Homilía en Santa Marta
Jesús se despide para ir al Padre y enviarnos al Espíritu (cfr. Jn 17,1-11), y San Pablo se despide antes de ir a Jerusalén, y llora con los ancianos venidos de Efeso para saludarle (cfr. Hch 20,17-27). Esto nos ayudará a reflexionar sobre nuestras despedidas.

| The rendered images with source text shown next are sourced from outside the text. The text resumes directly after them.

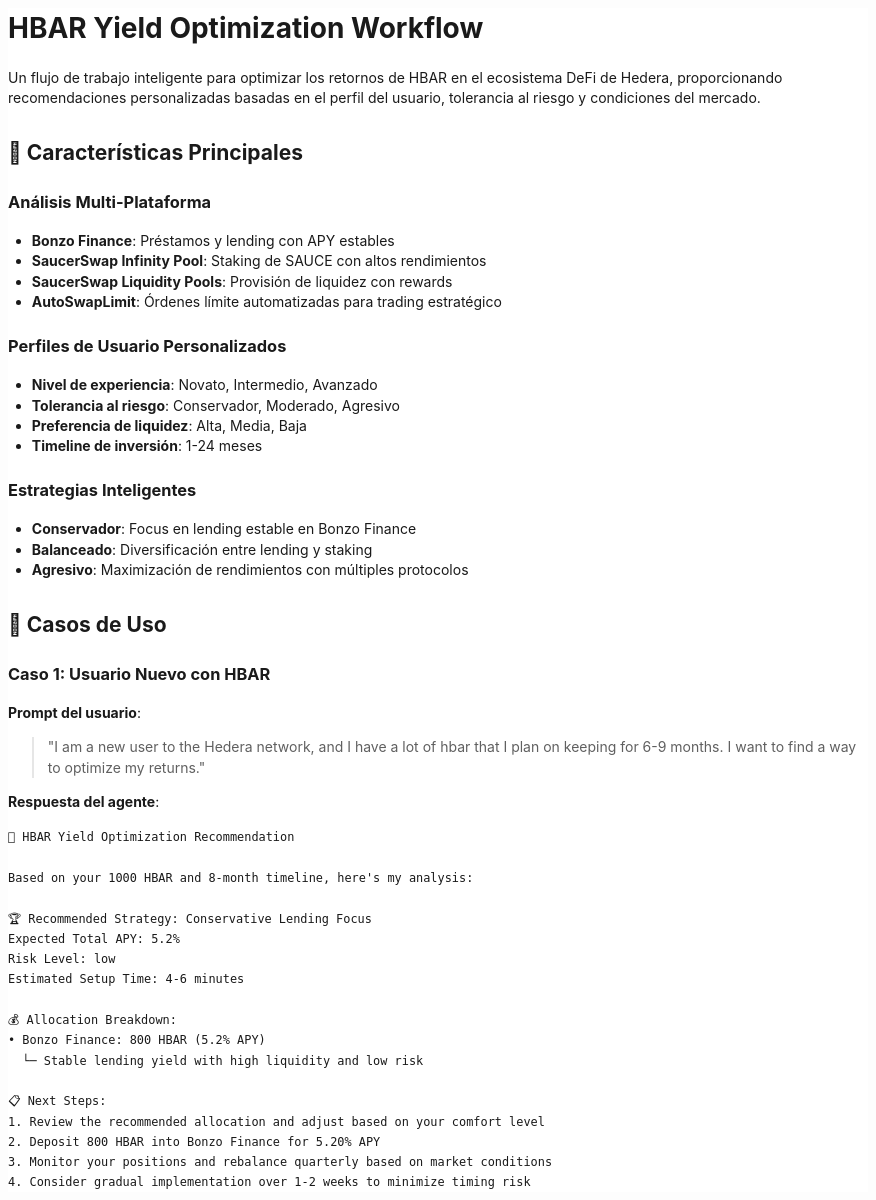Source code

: # HBAR Yield Optimization Workflow

Un flujo de trabajo inteligente para optimizar los retornos de HBAR en el ecosistema DeFi de Hedera, proporcionando recomendaciones personalizadas basadas en el perfil del usuario, tolerancia al riesgo y condiciones del mercado.

## 🎯 Características Principales

### Análisis Multi-Plataforma
- **Bonzo Finance**: Préstamos y lending con APY estables
- **SaucerSwap Infinity Pool**: Staking de SAUCE con altos rendimientos  
- **SaucerSwap Liquidity Pools**: Provisión de liquidez con rewards
- **AutoSwapLimit**: Órdenes límite automatizadas para trading estratégico

### Perfiles de Usuario Personalizados
- **Nivel de experiencia**: Novato, Intermedio, Avanzado
- **Tolerancia al riesgo**: Conservador, Moderado, Agresivo
- **Preferencia de liquidez**: Alta, Media, Baja
- **Timeline de inversión**: 1-24 meses

### Estrategias Inteligentes
- **Conservador**: Focus en lending estable en Bonzo Finance
- **Balanceado**: Diversificación entre lending y staking
- **Agresivo**: Maximización de rendimientos con múltiples protocolos

## 🚀 Casos de Uso

### Caso 1: Usuario Nuevo con HBAR
**Prompt del usuario**: 
> "I am a new user to the Hedera network, and I have a lot of hbar that I plan on keeping for 6-9 months. I want to find a way to optimize my returns."

**Respuesta del agente**:
```
🎯 HBAR Yield Optimization Recommendation

Based on your 1000 HBAR and 8-month timeline, here's my analysis:

🏆 Recommended Strategy: Conservative Lending Focus
Expected Total APY: 5.2%
Risk Level: low
Estimated Setup Time: 4-6 minutes

💰 Allocation Breakdown:
• Bonzo Finance: 800 HBAR (5.2% APY)
  └─ Stable lending yield with high liquidity and low risk

📋 Next Steps:
1. Review the recommended allocation and adjust based on your comfort level
2. Deposit 800 HBAR into Bonzo Finance for 5.20% APY
3. Monitor your positions and rebalance quarterly based on market conditions
4. Consider gradual implementation over 1-2 weeks to minimize timing risk
```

En la vida hay muchas despedidas, pequeñas y grandes, y mucho sufrimiento y lágrimas en alguna de ellas. Pensemos en esos pobres de Rohingya del Myanmar, que cuando dejaron su tierra por huir de las persecuciones no sabían lo que les iba a pasar. Y llevan meses dando vueltas en una barca: llegan a una ciudad, y les dan agua y alimento, pero les dicen: iros de aquí. ¡Es una despedida! Y la otra gran despedida existencial, como la despedida de los cristianos y los yazidíes, que ya ni piensan volver a su tierra, porque fueron expulsados de sus casas. ¡Está pasando hoy! Sí, hay grandes y pequeñas despedidas en la vida, como la despedida de la madre que saluda y da el último abrazo al hijo que va a la guerra; y todos los días se levanta con el temor de que venga alguien a decirle: Agradecemos mucho la generosidad de su hijo que ha dado la vida por la patria. Y luego está la última despedida que todos tenemos que hacer, cuando el Señor nos llame a la otra orilla. Yo lo pienso mucho.

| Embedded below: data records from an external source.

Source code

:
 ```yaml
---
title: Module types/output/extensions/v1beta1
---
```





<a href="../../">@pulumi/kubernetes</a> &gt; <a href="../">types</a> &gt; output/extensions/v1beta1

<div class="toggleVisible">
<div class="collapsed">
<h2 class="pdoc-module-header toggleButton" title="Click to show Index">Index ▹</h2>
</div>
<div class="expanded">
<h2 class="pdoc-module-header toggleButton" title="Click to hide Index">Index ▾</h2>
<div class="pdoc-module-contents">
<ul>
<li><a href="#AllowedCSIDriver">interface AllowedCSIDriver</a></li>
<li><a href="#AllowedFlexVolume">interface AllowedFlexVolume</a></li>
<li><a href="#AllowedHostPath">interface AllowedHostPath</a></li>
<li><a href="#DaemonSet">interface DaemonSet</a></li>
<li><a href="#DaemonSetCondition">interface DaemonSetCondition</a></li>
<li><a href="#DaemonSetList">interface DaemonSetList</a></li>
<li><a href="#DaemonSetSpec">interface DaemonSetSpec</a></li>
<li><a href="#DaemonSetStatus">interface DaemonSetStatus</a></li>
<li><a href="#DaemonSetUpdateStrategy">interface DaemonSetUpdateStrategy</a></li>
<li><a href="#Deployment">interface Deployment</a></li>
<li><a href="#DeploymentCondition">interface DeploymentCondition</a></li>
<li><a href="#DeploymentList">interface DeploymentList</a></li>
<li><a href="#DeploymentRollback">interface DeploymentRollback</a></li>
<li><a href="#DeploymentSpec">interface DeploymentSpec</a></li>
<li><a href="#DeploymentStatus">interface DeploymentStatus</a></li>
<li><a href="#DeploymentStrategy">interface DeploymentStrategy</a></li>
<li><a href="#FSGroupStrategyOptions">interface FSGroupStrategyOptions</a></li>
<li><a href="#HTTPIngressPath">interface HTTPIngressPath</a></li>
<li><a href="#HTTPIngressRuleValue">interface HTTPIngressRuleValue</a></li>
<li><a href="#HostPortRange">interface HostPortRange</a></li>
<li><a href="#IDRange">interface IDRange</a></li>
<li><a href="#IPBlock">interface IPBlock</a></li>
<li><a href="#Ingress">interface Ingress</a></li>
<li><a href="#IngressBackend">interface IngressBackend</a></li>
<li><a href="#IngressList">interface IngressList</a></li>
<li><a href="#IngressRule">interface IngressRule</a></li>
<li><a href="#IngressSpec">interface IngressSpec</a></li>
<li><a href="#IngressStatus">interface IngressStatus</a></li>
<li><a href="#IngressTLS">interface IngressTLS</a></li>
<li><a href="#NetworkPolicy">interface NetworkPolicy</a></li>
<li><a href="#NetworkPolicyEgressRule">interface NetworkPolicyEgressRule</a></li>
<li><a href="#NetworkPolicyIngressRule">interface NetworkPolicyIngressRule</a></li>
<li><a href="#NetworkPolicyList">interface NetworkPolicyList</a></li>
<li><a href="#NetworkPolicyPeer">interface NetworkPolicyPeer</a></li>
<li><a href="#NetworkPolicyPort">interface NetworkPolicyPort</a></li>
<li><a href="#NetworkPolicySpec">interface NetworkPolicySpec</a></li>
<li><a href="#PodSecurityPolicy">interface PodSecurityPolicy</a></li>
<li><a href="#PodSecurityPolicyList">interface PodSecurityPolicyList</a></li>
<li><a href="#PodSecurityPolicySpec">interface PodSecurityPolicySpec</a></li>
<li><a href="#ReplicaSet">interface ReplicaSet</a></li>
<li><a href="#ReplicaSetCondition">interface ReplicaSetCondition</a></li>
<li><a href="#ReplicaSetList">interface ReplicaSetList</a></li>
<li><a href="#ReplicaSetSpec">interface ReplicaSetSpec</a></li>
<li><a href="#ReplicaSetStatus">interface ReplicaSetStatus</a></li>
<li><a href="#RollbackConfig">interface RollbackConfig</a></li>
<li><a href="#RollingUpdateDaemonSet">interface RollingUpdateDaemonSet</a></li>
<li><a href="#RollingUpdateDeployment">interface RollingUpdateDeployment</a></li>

Pero las grandes despedidas de la vida, incluida la última, no son hasta pronto ni hasta luego ni hasta la vista —del que sabe que vuelve más o menos pronto—, sino despedidas del que no se sabe ni cuándo ni cómo volverá. Están hasta en el arte y en las canciones. Me viene una a la cabeza, la de los alpinos, cuando aquel capitán se despide de sus soldados: el testamento del capitán. ¿Pienso yo en mi gran despedida, no cuando diga hasta luego, hasta la vista, sino adiós? Los dos textos emplean la palabra adiós. Pablo confía a Dios a los suyos y Jesús confía al Padre a sus discípulos, que se quedan en el mundo: ¡No son del mundo, protégelos! Confiar al Padre, confiar a Dios: ese es el origen de la palabra adiós. Decimos adiós solo en las grandes despedidas, ya sean pasajeras o la última.

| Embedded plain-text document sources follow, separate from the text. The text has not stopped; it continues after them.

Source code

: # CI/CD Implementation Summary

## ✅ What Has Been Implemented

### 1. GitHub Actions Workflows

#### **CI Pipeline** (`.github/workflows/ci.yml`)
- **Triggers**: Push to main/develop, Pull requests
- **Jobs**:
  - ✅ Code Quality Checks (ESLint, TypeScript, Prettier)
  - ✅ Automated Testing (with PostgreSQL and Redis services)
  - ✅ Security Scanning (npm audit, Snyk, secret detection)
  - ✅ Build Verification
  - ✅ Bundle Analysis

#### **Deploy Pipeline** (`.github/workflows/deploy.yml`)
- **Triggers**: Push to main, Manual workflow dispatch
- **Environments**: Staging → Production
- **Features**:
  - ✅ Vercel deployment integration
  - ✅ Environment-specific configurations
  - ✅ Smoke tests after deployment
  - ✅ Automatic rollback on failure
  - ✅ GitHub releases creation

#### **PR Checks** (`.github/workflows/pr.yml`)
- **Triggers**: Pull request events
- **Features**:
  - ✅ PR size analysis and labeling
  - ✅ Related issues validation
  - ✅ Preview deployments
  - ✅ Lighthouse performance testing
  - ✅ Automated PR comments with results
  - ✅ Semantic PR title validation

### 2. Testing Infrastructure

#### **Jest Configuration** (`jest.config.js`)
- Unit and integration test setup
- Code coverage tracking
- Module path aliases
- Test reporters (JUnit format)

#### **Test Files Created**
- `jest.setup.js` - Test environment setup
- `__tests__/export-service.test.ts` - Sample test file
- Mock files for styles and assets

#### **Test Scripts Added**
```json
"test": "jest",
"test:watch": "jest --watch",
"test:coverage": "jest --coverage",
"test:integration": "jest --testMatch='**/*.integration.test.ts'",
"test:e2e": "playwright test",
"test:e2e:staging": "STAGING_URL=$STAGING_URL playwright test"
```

Creo que con estas dos imágenes —la de Pablo llorando de rodillas en la playa, y Jesús, triste porque va a la Pasión, con sus discípulos, llorando en su corazón— podemos pensar en nuestra despedida, porque nos hará bien. ¿Quién cerrará mis ojos? ¿Qué dejo? Tanto Pablo como Jesús hacen una especie de examen de conciencia: He hecho esto, aquello, lo otro… ¿Yo qué he hecho? Me viene bien imaginarme en aquel momento. Cuando será, no se sabe, pero llegará el momento en el que hasta luego, hasta ponto, hasta mañana, hasta la vista se convertirán en adiós. ¿Estoy preparado para confiar a Dios a todos los míos? ¿Para confiarme a mí mismo a Dios? ¿Para decir esa palabra que es la palabra con la que se encomienda el hijo al Padre?
Os aconsejo meditar las Lecturas de hoy sobre la despedida de Jesús y de Pablo, pensando que un día también nosotros tendremos que decir adiós. A Dios confío mi alma; a Dios confío mi historia; a Dios confío los míos; a Dios lo confío todo. Que Jesús muerto y resucitado nos envíe el Espíritu Santo, para que aprendamos esa palabra, aprendamos a decirla, pero existencialmente, con toda la fuerza: la última palabra: adiós.